Generalized Cross Entropy framework

The hardware and bandwidth for this mirror is donated by dogado GmbH, the Webhosting and Full Service-Cloud Provider. Check out our Wordpress Tutorial.
If you wish to report a bug, or if you are interested in having us mirror your free-software or open-source project, please feel free to contact us at mirror[@]dogado.de.

Jorge Cabral

Introduction

Although the common situation is the absence of prior information on \(\mathbf{p} = (\mathbf{p_0},\mathbf{p_1},\dots,\mathbf{p_K})\), in some particular cases pre-sample information exists in the form of \(\mathbf{q} = (\mathbf{q_0},\mathbf{q_1},\dots,\mathbf{q_K})\). This \(\mathbf{q}\) distribution can be used as an initial hypothesis to be incorporated in the consistency relations of maximum entropy formalism. Kullback and Leibler [1] defined cross-entropy (CE) between \(\mathbf{p}\) and \(\mathbf{q}\) as

\[\begin{align} I(\mathbf{p},\mathbf{q})=\sum_{k=0}^K \mathbf{p_k} \ln \left(\mathbf{p_k}/\mathbf{q_k}\right). \end{align}\]

\(I(\mathbf{p},\mathbf{q})\) measures the discrepancy between the \(\mathbf{p}\) and \(\mathbf{q}\) distributions. It is non-negative, and when \(\mathbf{p}=\mathbf{q}\) one gets \(I(\mathbf{p},\mathbf{q})=0\). So, according to the principle of minimum cross-entropy [2,3] probabilities that are as close as possible to the prior probabilities should be chosen.

Generalized Cross Entropy estimator

Given the previous, and for the reparameterized linear regression model, \[\begin{equation} \mathbf{y}=\mathbf{XZp} + \mathbf{Vw}, \end{equation}\]
the Generalized Cross Entropy (GCE) estimator is given by

\[\begin{equation} \hat{\boldsymbol{\beta}}^{GCE}(\mathbf{Z},\mathbf{V}) = \underset{\mathbf{p},\mathbf{q},\mathbf{w},\mathbf{u}}{\operatorname{argmin}} \left\{\mathbf{p}' \ln \left(\mathbf{p/q}\right) + \mathbf{w}' \ln \left(\mathbf{w/u}\right) \right\}, \end{equation}\]
subject to the same model constraints as the GME estimator (see “Generalized Maximum Entropy framework”).
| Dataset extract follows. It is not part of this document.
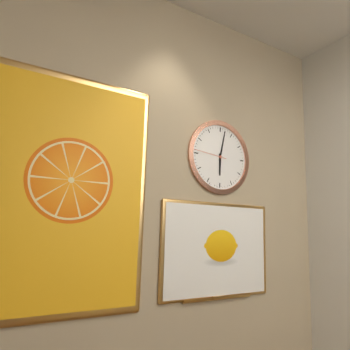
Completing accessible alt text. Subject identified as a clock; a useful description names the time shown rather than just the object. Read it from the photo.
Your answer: 6:02
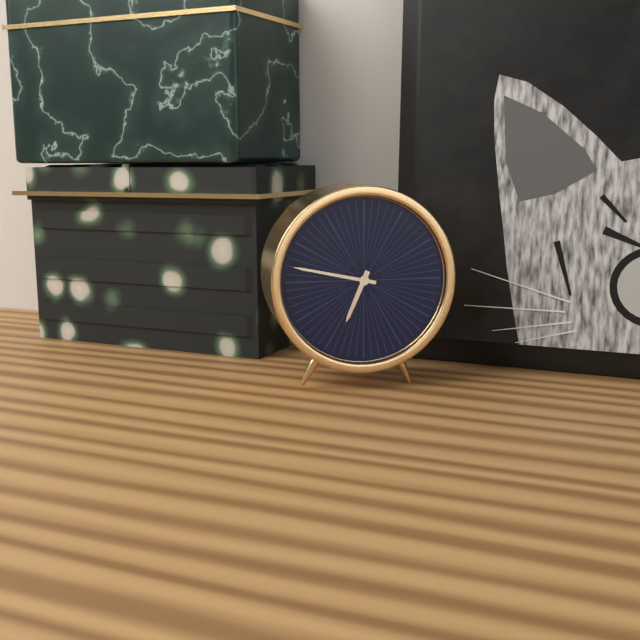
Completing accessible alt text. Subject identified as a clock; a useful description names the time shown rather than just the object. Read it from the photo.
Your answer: 6:47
Using set notation the minimization problem can be rewritten as follows: \[\begin{align} &\text{minimize} & I(\mathbf{p,q,w,u}) &=\sum_{m=1}^M\sum_{k=0}^{K} p_{km}ln(p_{km}/q_{km}) +\sum_{j=1}^J\sum_{n=1}^N w_{nj}ln(w_{nj}/u_{nj}) \\ &\text{subject to} & y_n &= \sum_{m=1}^M\sum_{k=0}^{K} X_{kn}Z_{kj}p_{kj} + \sum_{m=1}^M V_{nm}w_{nm} \\ & & \sum_{m=1}^M p_{km} = 1, \forall k\\ & & \sum_{j=1}^J w_{kj} = 1, \forall k. \end{align}\]

The Lagrangian equation \[\begin{equation} \mathcal{L}=\mathbf{p}' \ln \left(\mathbf{p/q}\right) + \mathbf{w}' \ln \left(\mathbf{w/u}\right) + \boldsymbol{\lambda}' \left( \mathbf{y} - \mathbf{XZp} - \mathbf{Vw} \right) + \boldsymbol{\theta}'\left( \mathbf{1}_{K+1}-(\mathbf{I}_{K+1} \otimes \mathbf{1}'_M)\mathbf{p} \right) + \boldsymbol{\tau}'\left( \mathbf{1}_N-(\mathbf{I}_N \otimes \mathbf{1}'_J)\mathbf{w}\right) \end{equation}\]
can be used to find the interior solution, where \(\lambda\), \(\theta\), and \(\tau\) are \((N\times 1)\), \(((K+1)\times 1)\), \((N\times 1)\) associated vectors of Lagrangian multipliers, respectively.
Taking the gradient of the Lagrangian and solving the first-order conditions yields the solutions for \(\mathbf{\hat p}\) and \(\mathbf{\hat w}\)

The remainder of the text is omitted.